Em SP, PMs enfrentam camelôs na Rua 25 de Março

Nem a conversa, nem as bombas, nem uma ameaça de suicídio. Só a chegada da chuva pôs fim ao conflito entre camelôs e policiais militares, na tarde de ontem, na Rua 25 de Março, maior centro popular de compras de São Paulo.

Agência Estado |

Durante mais de seis horas, PMs e ambulantes irregulares se enfrentaram, deixando um saldo de seis detidos, três mulheres feridas, entre elas uma grávida, e um dia de perdas no comércio.

O motivo de tanta confusão foi o convênio firmado entre a Prefeitura e a Secretaria da Segurança Pública do Estado que transferiu para os PMs a tarefa de combater o comércio irregular na 25 de Março, substituindo a Guarda Civil Metropolitana (GCM). A partir de agora, os guardas circularão apenas no entorno das ruas.

O "rapa cinza", como definiram os camelôs, chegou à 25 de Março de manhã. Por volta das 10 horas, os ambulantes começaram a se reunir. "Pretendíamos começar uma manifestação pacífica, mas eles (policiais) não queriam que fosse aqui", afirmou Edvaldo dos Santos Júnior, de 26 anos, um dos representantes dos camelôs que trabalham sem licença na 25 de Março.
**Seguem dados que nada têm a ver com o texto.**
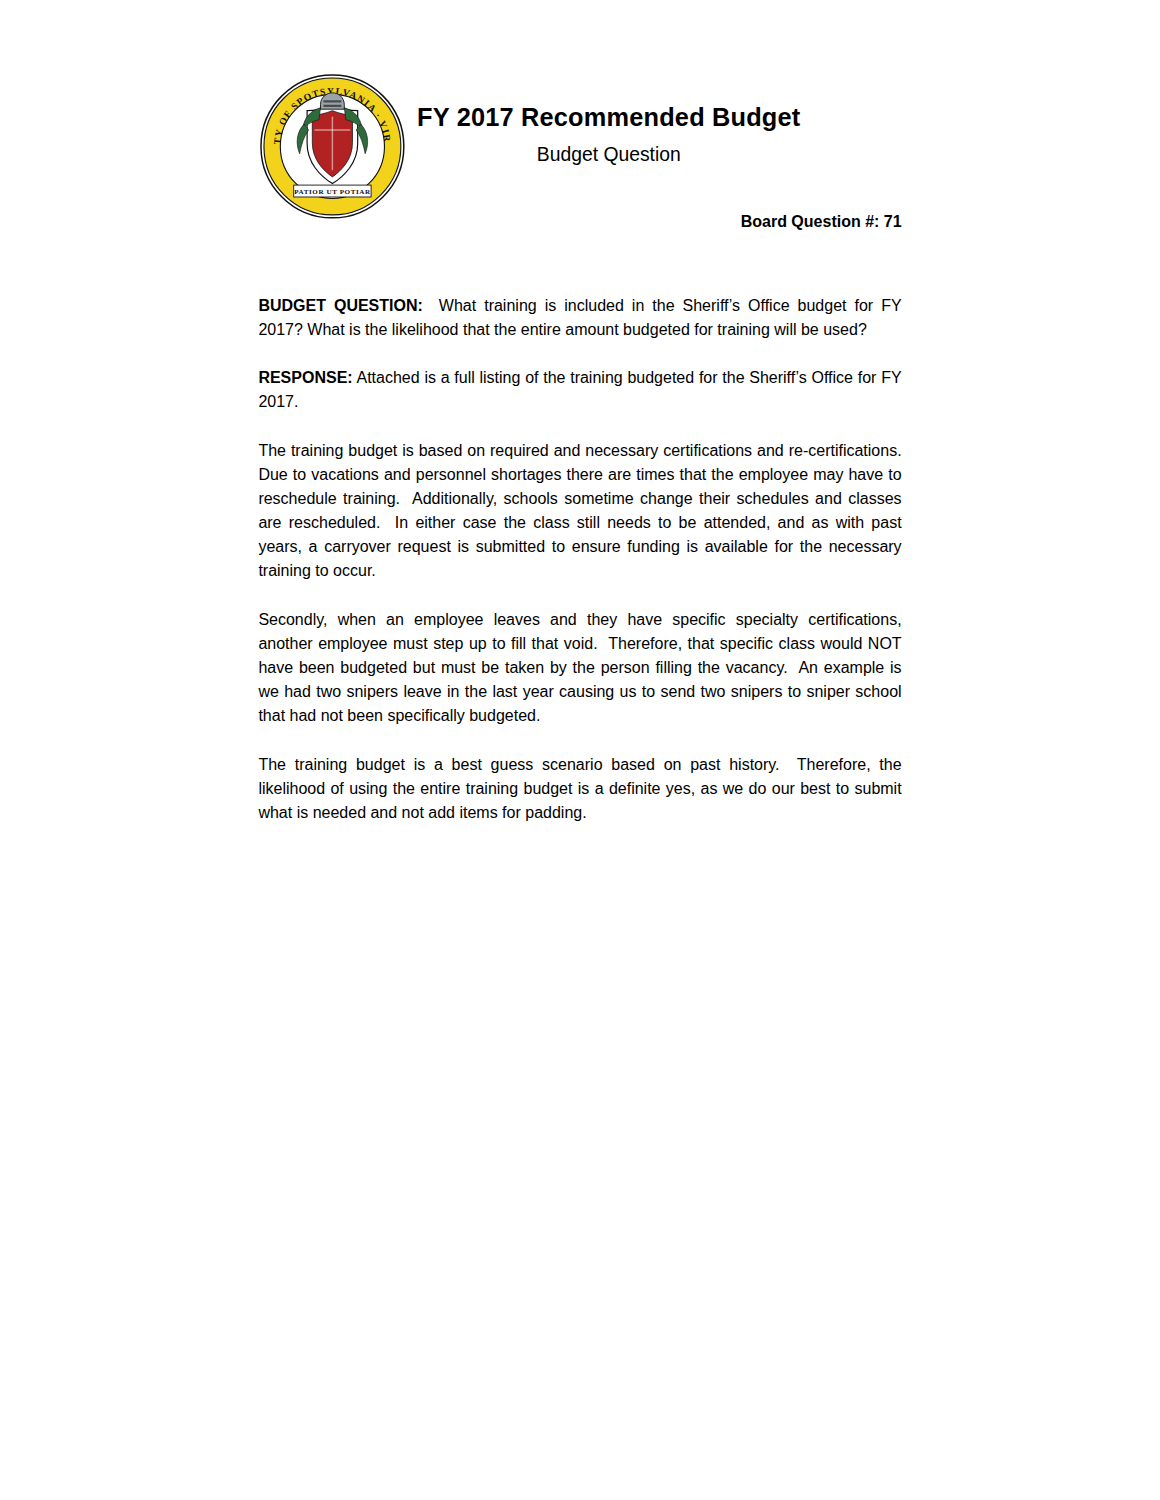COUNTY OF SPOTSYLVANIA · VIRGINIA PATIOR UT POTIAR
FY 2017 Recommended Budget
Budget Question
Board Question #: 71
BUDGET QUESTION: What training is included in the Sheriff’s Office budget for FY 2017? What is the likelihood that the entire amount budgeted for training will be used?
RESPONSE: Attached is a full listing of the training budgeted for the Sheriff’s Office for FY 2017.
The training budget is based on required and necessary certifications and re-certifications. Due to vacations and personnel shortages there are times that the employee may have to reschedule training. Additionally, schools sometime change their schedules and classes are rescheduled. In either case the class still needs to be attended, and as with past years, a carryover request is submitted to ensure funding is available for the necessary training to occur.
Secondly, when an employee leaves and they have specific specialty certifications, another employee must step up to fill that void. Therefore, that specific class would NOT have been budgeted but must be taken by the person filling the vacancy. An example is we had two snipers leave in the last year causing us to send two snipers to sniper school that had not been specifically budgeted.
The training budget is a best guess scenario based on past history. Therefore, the likelihood of using the entire training budget is a definite yes, as we do our best to submit what is needed and not add items for padding.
Dali em diante, manifestantes passaram a arremessar ovos contra as lojas. "Sujaram tudo", relatou o segurança Vanderson Soares, de 28 anos. "Aí ficamos acuados. Ninguém conseguia trabalhar." Vários clientes se refugiaram nas lojas para escapar das bombas de efeito moral e das balas de borracha disparadas pelos policiais.

Por volta do meio-dia, desesperado, um dos camelôs, conhecido como Nildo, de 32 anos, subiu no 8º andar do prédio do número 817, pendurou-se do lado de fora da janela e ameaçou se jogar. Foram cerca de 2h30 de negociação até que o bombeiro Jean se arremessasse do 9º andar, com a técnica de rapel, agarrando o ambulante.

Feridos e detidos

Terminado o resgate, os policiais começaram a lançar bombas de gás lacrimogêneo e balas de borracha para dispersar os manifestantes, que, por sua vez, arremessavam cocos e ovos e ateavam fogo nas latas de lixo. Em meio a isso, Paula Fernanda, de 24 anos, foi ferida na orelha esquerda. "Acabei de chegar. Vim fazer compras", respondia ela, enquanto era amparada pelo marido, Márcio Seabra, de 32 anos. Ela está grávida de 4 meses.

A reportagem presenciou mais três mulheres passando mal. "A intenção não é acertar ninguém, e sim dispersar", afirmou o tenente-coronel da Polícia Militar (PM) Orlando Taveiros. "A PM está aqui para garantir a ordem." Dos detidos, quatro camelôs foram autuados por desacato e resistência e dois menores assinaram termos circunstanciados. As informações são do jornal O Estado de S. Paulo.